INPUT below:

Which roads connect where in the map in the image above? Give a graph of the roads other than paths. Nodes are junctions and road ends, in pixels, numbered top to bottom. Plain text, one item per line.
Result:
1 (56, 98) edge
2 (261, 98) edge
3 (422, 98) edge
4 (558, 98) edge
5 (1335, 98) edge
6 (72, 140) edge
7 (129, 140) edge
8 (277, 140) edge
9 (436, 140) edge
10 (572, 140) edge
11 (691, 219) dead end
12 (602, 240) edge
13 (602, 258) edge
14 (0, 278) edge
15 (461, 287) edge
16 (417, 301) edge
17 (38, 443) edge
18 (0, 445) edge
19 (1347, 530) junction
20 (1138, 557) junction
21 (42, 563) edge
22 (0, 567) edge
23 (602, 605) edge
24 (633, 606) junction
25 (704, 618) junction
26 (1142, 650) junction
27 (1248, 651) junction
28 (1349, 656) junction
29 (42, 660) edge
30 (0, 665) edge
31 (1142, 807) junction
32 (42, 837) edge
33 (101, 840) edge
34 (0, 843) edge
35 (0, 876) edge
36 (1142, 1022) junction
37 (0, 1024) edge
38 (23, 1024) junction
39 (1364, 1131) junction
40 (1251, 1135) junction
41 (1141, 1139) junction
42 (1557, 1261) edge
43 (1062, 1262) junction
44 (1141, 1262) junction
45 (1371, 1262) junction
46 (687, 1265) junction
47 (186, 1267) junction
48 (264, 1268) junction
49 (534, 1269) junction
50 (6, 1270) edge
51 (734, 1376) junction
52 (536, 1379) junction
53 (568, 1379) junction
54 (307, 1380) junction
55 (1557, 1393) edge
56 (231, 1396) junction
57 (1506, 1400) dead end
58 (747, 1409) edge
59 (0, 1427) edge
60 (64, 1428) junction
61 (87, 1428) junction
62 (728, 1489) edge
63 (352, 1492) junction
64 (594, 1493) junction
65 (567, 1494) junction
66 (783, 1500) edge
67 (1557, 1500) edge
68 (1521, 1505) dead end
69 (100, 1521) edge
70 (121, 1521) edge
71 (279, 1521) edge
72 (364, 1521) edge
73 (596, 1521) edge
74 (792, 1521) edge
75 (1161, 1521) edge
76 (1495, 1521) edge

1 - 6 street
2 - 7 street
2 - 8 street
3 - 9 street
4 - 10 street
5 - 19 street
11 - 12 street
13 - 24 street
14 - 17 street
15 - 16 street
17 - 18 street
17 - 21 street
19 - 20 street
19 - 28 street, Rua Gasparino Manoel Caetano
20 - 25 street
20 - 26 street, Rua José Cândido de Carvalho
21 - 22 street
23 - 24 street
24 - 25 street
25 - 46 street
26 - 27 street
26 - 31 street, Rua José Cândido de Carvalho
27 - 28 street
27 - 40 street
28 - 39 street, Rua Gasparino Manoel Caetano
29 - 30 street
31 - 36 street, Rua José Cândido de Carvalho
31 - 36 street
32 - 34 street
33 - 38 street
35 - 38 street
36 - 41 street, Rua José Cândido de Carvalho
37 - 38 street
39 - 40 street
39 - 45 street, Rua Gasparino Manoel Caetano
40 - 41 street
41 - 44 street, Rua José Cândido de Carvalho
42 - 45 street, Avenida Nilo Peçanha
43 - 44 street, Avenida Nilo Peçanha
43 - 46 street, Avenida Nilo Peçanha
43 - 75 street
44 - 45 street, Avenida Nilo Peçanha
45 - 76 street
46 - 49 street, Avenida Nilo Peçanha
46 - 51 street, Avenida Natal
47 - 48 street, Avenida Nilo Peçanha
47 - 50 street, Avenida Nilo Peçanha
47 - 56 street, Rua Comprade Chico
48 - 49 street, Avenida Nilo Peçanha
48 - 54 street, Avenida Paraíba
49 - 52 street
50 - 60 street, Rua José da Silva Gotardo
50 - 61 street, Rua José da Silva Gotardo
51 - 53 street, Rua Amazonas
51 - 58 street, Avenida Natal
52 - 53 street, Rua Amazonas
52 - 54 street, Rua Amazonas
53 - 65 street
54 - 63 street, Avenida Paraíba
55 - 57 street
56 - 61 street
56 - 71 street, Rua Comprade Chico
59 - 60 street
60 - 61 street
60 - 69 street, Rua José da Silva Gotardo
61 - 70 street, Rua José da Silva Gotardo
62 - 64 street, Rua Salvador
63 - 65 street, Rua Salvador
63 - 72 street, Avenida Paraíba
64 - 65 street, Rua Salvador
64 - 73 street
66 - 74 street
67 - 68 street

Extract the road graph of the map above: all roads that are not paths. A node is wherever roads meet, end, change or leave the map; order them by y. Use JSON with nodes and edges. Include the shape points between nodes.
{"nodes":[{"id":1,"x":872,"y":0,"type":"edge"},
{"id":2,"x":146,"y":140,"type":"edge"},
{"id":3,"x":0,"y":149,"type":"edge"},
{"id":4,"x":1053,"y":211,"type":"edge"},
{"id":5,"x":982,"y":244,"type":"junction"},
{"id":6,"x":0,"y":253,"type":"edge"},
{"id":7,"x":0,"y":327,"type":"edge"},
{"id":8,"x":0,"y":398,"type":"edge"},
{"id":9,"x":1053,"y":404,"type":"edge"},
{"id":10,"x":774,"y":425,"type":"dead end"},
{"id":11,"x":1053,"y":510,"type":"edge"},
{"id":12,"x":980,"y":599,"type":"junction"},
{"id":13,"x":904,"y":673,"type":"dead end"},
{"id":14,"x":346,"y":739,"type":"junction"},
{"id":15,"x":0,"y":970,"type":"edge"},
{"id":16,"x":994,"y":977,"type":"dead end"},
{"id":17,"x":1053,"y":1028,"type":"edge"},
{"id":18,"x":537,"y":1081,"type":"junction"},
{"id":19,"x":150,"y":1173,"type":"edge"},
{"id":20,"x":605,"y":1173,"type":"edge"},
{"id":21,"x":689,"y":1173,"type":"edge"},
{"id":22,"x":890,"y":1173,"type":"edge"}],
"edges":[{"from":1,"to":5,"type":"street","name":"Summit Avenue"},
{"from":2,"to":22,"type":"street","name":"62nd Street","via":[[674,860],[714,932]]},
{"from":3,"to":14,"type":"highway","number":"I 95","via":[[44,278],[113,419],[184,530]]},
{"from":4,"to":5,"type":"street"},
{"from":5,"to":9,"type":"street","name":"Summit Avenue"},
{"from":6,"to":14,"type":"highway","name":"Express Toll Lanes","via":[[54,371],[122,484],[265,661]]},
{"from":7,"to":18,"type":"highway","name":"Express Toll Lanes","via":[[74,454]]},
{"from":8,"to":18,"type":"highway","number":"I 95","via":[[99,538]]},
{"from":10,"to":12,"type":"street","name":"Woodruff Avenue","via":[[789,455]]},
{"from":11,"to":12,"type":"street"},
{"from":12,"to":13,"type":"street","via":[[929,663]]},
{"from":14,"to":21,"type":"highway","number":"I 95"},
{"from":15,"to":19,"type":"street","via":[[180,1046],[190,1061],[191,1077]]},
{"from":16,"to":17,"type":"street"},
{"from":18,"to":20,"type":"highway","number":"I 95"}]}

End of INPUT.

WHAT YOU WILL DO
Nothing may be left out: return each entry exactly as it reads.

THE ANSWER
Which roads connect where in the map in the image above? Give a graph of the roads other than paths. Nodes are junctions and road ends, in pixels, numbered top to bottom. Plain text, one item per line.
Result:
1 (56, 98) edge
2 (261, 98) edge
3 (422, 98) edge
4 (558, 98) edge
5 (1335, 98) edge
6 (72, 140) edge
7 (129, 140) edge
8 (277, 140) edge
9 (436, 140) edge
10 (572, 140) edge
11 (691, 219) dead end
12 (602, 240) edge
13 (602, 258) edge
14 (0, 278) edge
15 (461, 287) edge
16 (417, 301) edge
17 (38, 443) edge
18 (0, 445) edge
19 (1347, 530) junction
20 (1138, 557) junction
21 (42, 563) edge
22 (0, 567) edge
23 (602, 605) edge
24 (633, 606) junction
25 (704, 618) junction
26 (1142, 650) junction
27 (1248, 651) junction
28 (1349, 656) junction
29 (42, 660) edge
30 (0, 665) edge
31 (1142, 807) junction
32 (42, 837) edge
33 (101, 840) edge
34 (0, 843) edge
35 (0, 876) edge
36 (1142, 1022) junction
37 (0, 1024) edge
38 (23, 1024) junction
39 (1364, 1131) junction
40 (1251, 1135) junction
41 (1141, 1139) junction
42 (1557, 1261) edge
43 (1062, 1262) junction
44 (1141, 1262) junction
45 (1371, 1262) junction
46 (687, 1265) junction
47 (186, 1267) junction
48 (264, 1268) junction
49 (534, 1269) junction
50 (6, 1270) edge
51 (734, 1376) junction
52 (536, 1379) junction
53 (568, 1379) junction
54 (307, 1380) junction
55 (1557, 1393) edge
56 (231, 1396) junction
57 (1506, 1400) dead end
58 (747, 1409) edge
59 (0, 1427) edge
60 (64, 1428) junction
61 (87, 1428) junction
62 (728, 1489) edge
63 (352, 1492) junction
64 (594, 1493) junction
65 (567, 1494) junction
66 (783, 1500) edge
67 (1557, 1500) edge
68 (1521, 1505) dead end
69 (100, 1521) edge
70 (121, 1521) edge
71 (279, 1521) edge
72 (364, 1521) edge
73 (596, 1521) edge
74 (792, 1521) edge
75 (1161, 1521) edge
76 (1495, 1521) edge

1 - 6 street
2 - 7 street
2 - 8 street
3 - 9 street
4 - 10 street
5 - 19 street
11 - 12 street
13 - 24 street
14 - 17 street
15 - 16 street
17 - 18 street
17 - 21 street
19 - 20 street
19 - 28 street, Rua Gasparino Manoel Caetano
20 - 25 street
20 - 26 street, Rua José Cândido de Carvalho
21 - 22 street
23 - 24 street
24 - 25 street
25 - 46 street
26 - 27 street
26 - 31 street, Rua José Cândido de Carvalho
27 - 28 street
27 - 40 street
28 - 39 street, Rua Gasparino Manoel Caetano
29 - 30 street
31 - 36 street, Rua José Cândido de Carvalho
31 - 36 street
32 - 34 street
33 - 38 street
35 - 38 street
36 - 41 street, Rua José Cândido de Carvalho
37 - 38 street
39 - 40 street
39 - 45 street, Rua Gasparino Manoel Caetano
40 - 41 street
41 - 44 street, Rua José Cândido de Carvalho
42 - 45 street, Avenida Nilo Peçanha
43 - 44 street, Avenida Nilo Peçanha
43 - 46 street, Avenida Nilo Peçanha
43 - 75 street
44 - 45 street, Avenida Nilo Peçanha
45 - 76 street
46 - 49 street, Avenida Nilo Peçanha
46 - 51 street, Avenida Natal
47 - 48 street, Avenida Nilo Peçanha
47 - 50 street, Avenida Nilo Peçanha
47 - 56 street, Rua Comprade Chico
48 - 49 street, Avenida Nilo Peçanha
48 - 54 street, Avenida Paraíba
49 - 52 street
50 - 60 street, Rua José da Silva Gotardo
50 - 61 street, Rua José da Silva Gotardo
51 - 53 street, Rua Amazonas
51 - 58 street, Avenida Natal
52 - 53 street, Rua Amazonas
52 - 54 street, Rua Amazonas
53 - 65 street
54 - 63 street, Avenida Paraíba
55 - 57 street
56 - 61 street
56 - 71 street, Rua Comprade Chico
59 - 60 street
60 - 61 street
60 - 69 street, Rua José da Silva Gotardo
61 - 70 street, Rua José da Silva Gotardo
62 - 64 street, Rua Salvador
63 - 65 street, Rua Salvador
63 - 72 street, Avenida Paraíba
64 - 65 street, Rua Salvador
64 - 73 street
66 - 74 street
67 - 68 street

Extract the road graph of the map above: all roads that are not paths. A node is wherever roads meet, end, change or leave the map; order them by y. Use JSON with nodes and edges. Include the shape points between nodes.
{"nodes":[{"id":1,"x":872,"y":0,"type":"edge"},
{"id":2,"x":146,"y":140,"type":"edge"},
{"id":3,"x":0,"y":149,"type":"edge"},
{"id":4,"x":1053,"y":211,"type":"edge"},
{"id":5,"x":982,"y":244,"type":"junction"},
{"id":6,"x":0,"y":253,"type":"edge"},
{"id":7,"x":0,"y":327,"type":"edge"},
{"id":8,"x":0,"y":398,"type":"edge"},
{"id":9,"x":1053,"y":404,"type":"edge"},
{"id":10,"x":774,"y":425,"type":"dead end"},
{"id":11,"x":1053,"y":510,"type":"edge"},
{"id":12,"x":980,"y":599,"type":"junction"},
{"id":13,"x":904,"y":673,"type":"dead end"},
{"id":14,"x":346,"y":739,"type":"junction"},
{"id":15,"x":0,"y":970,"type":"edge"},
{"id":16,"x":994,"y":977,"type":"dead end"},
{"id":17,"x":1053,"y":1028,"type":"edge"},
{"id":18,"x":537,"y":1081,"type":"junction"},
{"id":19,"x":150,"y":1173,"type":"edge"},
{"id":20,"x":605,"y":1173,"type":"edge"},
{"id":21,"x":689,"y":1173,"type":"edge"},
{"id":22,"x":890,"y":1173,"type":"edge"}],
"edges":[{"from":1,"to":5,"type":"street","name":"Summit Avenue"},
{"from":2,"to":22,"type":"street","name":"62nd Street","via":[[674,860],[714,932]]},
{"from":3,"to":14,"type":"highway","number":"I 95","via":[[44,278],[113,419],[184,530]]},
{"from":4,"to":5,"type":"street"},
{"from":5,"to":9,"type":"street","name":"Summit Avenue"},
{"from":6,"to":14,"type":"highway","name":"Express Toll Lanes","via":[[54,371],[122,484],[265,661]]},
{"from":7,"to":18,"type":"highway","name":"Express Toll Lanes","via":[[74,454]]},
{"from":8,"to":18,"type":"highway","number":"I 95","via":[[99,538]]},
{"from":10,"to":12,"type":"street","name":"Woodruff Avenue","via":[[789,455]]},
{"from":11,"to":12,"type":"street"},
{"from":12,"to":13,"type":"street","via":[[929,663]]},
{"from":14,"to":21,"type":"highway","number":"I 95"},
{"from":15,"to":19,"type":"street","via":[[180,1046],[190,1061],[191,1077]]},
{"from":16,"to":17,"type":"street"},
{"from":18,"to":20,"type":"highway","number":"I 95"}]}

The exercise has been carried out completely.